La factura de la pseudonormalidad, elevada pero ineludible

Poco que decir sobre las cantidades ingresadas por las farmacéuticas por las vacunas, a las que sí cabría exigir facilidades para que lleguen a los países pobres

El confuso panorama de variantes, restricciones, pasaportes y contagios impide ver con claridad el cambio tectónico que han producido las vacunas en la lucha contra pandemia. Algunos números: el pico de contagios de enero se alcanzó el día 15 con 39.000 en 14 días. Dos semanas después España registraba 1.800 fallecidos semanales por coronavirus. El pico de la ola veraniega se alcanzó el 20 de julio (32.000 en 14 días) y la cifra de mortalidad en una semana es inferior a 350 personas.

En la ola de enero España estaba sujeta al estado de alarma, con confinamientos, toques de queda y nula movilidad social; esta primavera han abierto restaurantes y discotecas, y han vuelto los atascos en hora punta. Las vacunas no solo han reducido drásticamente la mortalidad de los contagiados; también el ritmo de contagios, permitiendo la vuelta de las sociedades a una relativa normalidad.

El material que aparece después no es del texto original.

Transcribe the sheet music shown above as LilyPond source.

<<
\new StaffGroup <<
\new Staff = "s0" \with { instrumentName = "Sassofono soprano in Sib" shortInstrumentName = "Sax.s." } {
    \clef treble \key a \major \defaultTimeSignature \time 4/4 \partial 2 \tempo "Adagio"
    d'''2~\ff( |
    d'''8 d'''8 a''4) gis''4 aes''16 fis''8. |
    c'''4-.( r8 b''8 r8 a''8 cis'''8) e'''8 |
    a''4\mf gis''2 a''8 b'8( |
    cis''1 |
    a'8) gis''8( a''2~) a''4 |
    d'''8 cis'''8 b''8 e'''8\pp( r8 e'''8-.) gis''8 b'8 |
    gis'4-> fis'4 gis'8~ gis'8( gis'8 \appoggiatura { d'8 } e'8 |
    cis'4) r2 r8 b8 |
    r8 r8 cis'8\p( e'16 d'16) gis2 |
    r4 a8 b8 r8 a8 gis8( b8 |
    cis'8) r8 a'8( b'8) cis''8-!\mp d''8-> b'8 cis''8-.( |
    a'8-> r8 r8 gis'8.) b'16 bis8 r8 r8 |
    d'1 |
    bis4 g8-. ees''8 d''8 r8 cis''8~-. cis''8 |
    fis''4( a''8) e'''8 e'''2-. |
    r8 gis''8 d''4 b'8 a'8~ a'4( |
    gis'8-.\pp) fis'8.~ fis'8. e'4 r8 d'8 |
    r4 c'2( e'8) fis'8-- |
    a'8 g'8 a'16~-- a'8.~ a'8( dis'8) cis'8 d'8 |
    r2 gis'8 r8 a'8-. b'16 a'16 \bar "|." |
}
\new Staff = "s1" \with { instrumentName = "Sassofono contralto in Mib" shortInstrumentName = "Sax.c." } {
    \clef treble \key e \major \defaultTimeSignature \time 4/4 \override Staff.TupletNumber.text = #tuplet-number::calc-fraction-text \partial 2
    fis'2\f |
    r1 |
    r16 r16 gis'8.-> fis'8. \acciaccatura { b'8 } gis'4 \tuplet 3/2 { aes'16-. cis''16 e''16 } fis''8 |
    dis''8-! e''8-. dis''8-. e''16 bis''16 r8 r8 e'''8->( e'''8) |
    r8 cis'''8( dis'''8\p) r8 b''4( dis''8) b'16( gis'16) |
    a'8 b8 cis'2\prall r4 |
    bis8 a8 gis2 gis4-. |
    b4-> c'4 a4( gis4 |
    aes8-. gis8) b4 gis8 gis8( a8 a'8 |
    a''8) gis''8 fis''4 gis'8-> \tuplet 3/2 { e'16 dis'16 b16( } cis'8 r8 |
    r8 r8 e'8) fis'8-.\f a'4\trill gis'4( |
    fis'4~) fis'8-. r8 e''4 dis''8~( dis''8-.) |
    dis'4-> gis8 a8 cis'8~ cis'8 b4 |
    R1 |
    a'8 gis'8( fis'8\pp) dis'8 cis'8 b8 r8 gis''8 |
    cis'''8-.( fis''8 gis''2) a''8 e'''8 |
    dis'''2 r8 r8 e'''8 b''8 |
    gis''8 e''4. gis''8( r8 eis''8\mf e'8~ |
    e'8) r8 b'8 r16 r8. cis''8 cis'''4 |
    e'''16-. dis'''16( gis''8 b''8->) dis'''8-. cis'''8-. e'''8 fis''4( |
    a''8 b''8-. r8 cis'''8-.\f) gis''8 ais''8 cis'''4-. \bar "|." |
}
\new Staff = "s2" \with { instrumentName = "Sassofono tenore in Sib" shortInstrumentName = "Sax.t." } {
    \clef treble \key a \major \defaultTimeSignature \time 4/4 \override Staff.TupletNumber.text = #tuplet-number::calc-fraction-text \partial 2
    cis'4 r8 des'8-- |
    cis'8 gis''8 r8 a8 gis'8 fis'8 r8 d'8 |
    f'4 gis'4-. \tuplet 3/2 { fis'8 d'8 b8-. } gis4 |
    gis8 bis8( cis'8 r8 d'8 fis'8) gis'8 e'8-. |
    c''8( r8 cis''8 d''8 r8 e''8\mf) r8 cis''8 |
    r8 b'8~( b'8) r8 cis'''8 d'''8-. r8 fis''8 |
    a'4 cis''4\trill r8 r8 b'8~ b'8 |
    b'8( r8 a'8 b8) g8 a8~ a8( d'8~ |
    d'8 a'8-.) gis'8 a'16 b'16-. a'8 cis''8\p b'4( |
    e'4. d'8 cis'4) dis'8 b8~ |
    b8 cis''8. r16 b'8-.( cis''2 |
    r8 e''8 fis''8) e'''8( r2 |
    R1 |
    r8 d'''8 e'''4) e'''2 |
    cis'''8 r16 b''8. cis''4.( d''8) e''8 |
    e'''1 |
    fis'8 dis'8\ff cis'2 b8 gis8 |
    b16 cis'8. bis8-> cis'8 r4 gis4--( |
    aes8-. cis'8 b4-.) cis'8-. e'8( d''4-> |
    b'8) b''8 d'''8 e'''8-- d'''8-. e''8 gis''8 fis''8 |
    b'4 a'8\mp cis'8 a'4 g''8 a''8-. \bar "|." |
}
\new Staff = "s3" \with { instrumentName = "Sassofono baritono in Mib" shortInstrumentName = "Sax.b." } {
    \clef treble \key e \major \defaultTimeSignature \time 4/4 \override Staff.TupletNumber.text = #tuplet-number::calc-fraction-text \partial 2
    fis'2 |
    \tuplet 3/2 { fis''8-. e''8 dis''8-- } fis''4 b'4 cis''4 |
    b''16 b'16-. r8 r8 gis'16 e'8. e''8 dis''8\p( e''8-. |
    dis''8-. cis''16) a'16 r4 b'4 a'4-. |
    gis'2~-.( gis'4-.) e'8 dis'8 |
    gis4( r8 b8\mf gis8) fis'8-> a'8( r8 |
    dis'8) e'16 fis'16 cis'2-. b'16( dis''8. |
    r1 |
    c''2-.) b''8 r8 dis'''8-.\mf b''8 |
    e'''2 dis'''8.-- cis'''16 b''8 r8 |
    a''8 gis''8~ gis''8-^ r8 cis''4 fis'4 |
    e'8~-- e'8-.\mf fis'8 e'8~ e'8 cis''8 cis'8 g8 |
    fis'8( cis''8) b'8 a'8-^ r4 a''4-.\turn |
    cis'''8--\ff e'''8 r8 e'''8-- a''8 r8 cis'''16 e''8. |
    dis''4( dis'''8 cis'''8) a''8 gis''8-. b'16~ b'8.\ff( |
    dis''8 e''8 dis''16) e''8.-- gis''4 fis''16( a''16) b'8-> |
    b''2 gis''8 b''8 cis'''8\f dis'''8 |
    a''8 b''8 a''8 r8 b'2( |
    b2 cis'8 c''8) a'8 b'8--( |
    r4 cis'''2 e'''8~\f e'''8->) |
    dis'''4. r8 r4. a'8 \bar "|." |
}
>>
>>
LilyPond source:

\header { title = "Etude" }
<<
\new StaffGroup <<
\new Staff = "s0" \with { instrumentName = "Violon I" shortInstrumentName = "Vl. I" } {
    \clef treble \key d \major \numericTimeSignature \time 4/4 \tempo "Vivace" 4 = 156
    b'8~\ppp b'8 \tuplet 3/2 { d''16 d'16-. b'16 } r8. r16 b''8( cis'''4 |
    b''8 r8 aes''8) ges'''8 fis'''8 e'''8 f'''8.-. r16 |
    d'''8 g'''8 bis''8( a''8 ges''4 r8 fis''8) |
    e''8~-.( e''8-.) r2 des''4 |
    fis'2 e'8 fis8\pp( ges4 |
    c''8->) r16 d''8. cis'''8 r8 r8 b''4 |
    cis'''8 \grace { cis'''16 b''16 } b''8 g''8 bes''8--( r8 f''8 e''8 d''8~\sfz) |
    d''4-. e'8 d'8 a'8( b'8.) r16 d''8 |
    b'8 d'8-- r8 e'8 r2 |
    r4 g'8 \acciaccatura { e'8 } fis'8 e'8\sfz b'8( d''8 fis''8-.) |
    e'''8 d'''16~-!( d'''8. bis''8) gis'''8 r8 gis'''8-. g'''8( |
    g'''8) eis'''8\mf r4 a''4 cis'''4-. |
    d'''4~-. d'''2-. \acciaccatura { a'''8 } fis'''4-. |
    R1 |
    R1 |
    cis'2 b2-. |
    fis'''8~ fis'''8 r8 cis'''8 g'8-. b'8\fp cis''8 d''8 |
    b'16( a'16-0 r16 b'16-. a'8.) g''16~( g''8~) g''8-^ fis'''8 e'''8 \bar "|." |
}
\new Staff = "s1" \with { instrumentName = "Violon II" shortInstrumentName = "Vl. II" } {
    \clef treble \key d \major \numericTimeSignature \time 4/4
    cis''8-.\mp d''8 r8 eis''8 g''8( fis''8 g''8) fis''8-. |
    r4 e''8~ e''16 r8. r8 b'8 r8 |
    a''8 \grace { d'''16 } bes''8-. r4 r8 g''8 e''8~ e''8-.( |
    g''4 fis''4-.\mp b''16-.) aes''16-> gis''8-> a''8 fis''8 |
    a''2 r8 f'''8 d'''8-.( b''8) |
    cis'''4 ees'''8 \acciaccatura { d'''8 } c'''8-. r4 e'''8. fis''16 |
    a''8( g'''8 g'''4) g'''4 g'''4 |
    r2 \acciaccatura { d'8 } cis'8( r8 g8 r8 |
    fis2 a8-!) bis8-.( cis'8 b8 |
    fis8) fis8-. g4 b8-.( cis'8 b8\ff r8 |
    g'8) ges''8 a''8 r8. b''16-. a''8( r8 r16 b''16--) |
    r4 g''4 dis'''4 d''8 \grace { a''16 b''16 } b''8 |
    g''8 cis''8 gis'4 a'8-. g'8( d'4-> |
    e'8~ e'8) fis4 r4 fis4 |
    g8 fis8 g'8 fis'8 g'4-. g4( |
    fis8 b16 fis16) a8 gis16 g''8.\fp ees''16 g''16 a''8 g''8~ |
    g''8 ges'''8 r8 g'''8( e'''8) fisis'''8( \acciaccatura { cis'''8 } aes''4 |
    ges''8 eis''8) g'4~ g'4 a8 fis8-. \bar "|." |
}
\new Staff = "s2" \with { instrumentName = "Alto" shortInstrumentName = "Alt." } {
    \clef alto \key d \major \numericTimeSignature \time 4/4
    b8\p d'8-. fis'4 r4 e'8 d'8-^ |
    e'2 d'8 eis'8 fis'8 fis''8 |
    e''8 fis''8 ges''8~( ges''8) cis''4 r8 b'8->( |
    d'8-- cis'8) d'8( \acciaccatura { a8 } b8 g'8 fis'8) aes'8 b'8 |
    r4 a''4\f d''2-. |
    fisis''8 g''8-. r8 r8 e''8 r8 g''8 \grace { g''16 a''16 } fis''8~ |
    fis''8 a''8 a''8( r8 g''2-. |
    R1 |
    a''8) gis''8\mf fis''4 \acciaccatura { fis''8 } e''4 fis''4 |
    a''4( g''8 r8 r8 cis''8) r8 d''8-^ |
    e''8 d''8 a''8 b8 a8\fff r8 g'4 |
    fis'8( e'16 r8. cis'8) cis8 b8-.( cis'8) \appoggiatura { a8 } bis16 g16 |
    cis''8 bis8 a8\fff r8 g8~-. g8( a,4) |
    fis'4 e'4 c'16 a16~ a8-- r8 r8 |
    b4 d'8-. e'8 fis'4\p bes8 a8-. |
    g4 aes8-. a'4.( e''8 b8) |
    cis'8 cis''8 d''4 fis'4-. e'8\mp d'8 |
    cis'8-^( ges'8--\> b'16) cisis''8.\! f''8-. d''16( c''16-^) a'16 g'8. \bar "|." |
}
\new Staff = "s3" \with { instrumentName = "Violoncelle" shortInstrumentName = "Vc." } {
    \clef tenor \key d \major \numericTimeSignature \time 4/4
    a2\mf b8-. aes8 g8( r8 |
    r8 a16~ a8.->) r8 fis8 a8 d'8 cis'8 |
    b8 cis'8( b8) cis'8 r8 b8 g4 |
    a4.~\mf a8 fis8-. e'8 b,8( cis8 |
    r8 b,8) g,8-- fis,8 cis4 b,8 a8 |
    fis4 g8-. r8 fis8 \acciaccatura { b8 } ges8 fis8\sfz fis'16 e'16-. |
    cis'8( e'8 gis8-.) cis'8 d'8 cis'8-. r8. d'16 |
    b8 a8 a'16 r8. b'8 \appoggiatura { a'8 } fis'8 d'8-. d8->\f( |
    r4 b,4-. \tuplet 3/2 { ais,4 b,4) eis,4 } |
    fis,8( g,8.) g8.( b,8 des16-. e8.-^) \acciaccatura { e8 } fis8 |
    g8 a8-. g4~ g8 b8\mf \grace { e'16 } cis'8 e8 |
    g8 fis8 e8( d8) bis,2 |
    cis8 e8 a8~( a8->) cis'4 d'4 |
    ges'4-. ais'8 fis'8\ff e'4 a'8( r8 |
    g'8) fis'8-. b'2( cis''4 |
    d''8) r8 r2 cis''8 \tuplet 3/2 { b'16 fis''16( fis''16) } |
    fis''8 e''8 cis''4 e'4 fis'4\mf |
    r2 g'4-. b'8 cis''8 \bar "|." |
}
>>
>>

Obviamente, esta cierta normalidad llega también a las variables macroeconómicas y a pie de calle. Desde finales de diciembre se han creado 335.000 puestos de trabajo en España, según las series desestacionalizadas de la Seguridad Social, y la economía crecerá este año en el entorno del 6%, de acuerdo con las previsiones oficiales. Esta salida del pozo, común a todos los países desarrollados (que son los que tienen dinero para aprovisionarse de vacunas e infraestructura para inyectarlas masivamente) habría sido imposible sin vacunas.

¿Son muchos 23.000 millones? Seguramente. Y bien pagados están. Las economías han levantado cabeza al ritmo marcado por las pautas de vacunación. La quinta ola provocada por la más contagiosa variante delta ha emborronado el cuento, pero es lo que cabe esperar: la selección natural perfecciona el virus mientras la vacunación limita su impacto.

Es el camino que seguir. El único, de hecho, mientras no haya tratamiento efectivo, más allá del ruido que a este respecto se emita desde la ignorancia, la mala fe o el egoísmo. Las alternativas son o bien una prolongación indefinida de las restricciones (que solo regímenes autoritarios pueden sostener) o bien una factura humana que queda fuera de la ecuación. Poco que decir, pues, sobre las cantidades ingresadas por las farmacéuticas, a las que sí cabría exigir, no obstante, las máximas facilidades para que las vacunas lleguen a los países pobres. El virus no distingue fronteras, y cuanta más rápida e intensa sea la inmunización, menor será la circulación del virus y menores las probabilidades de que nuevas variantes interrumpan la vuelta a algo parecido a la normalidad.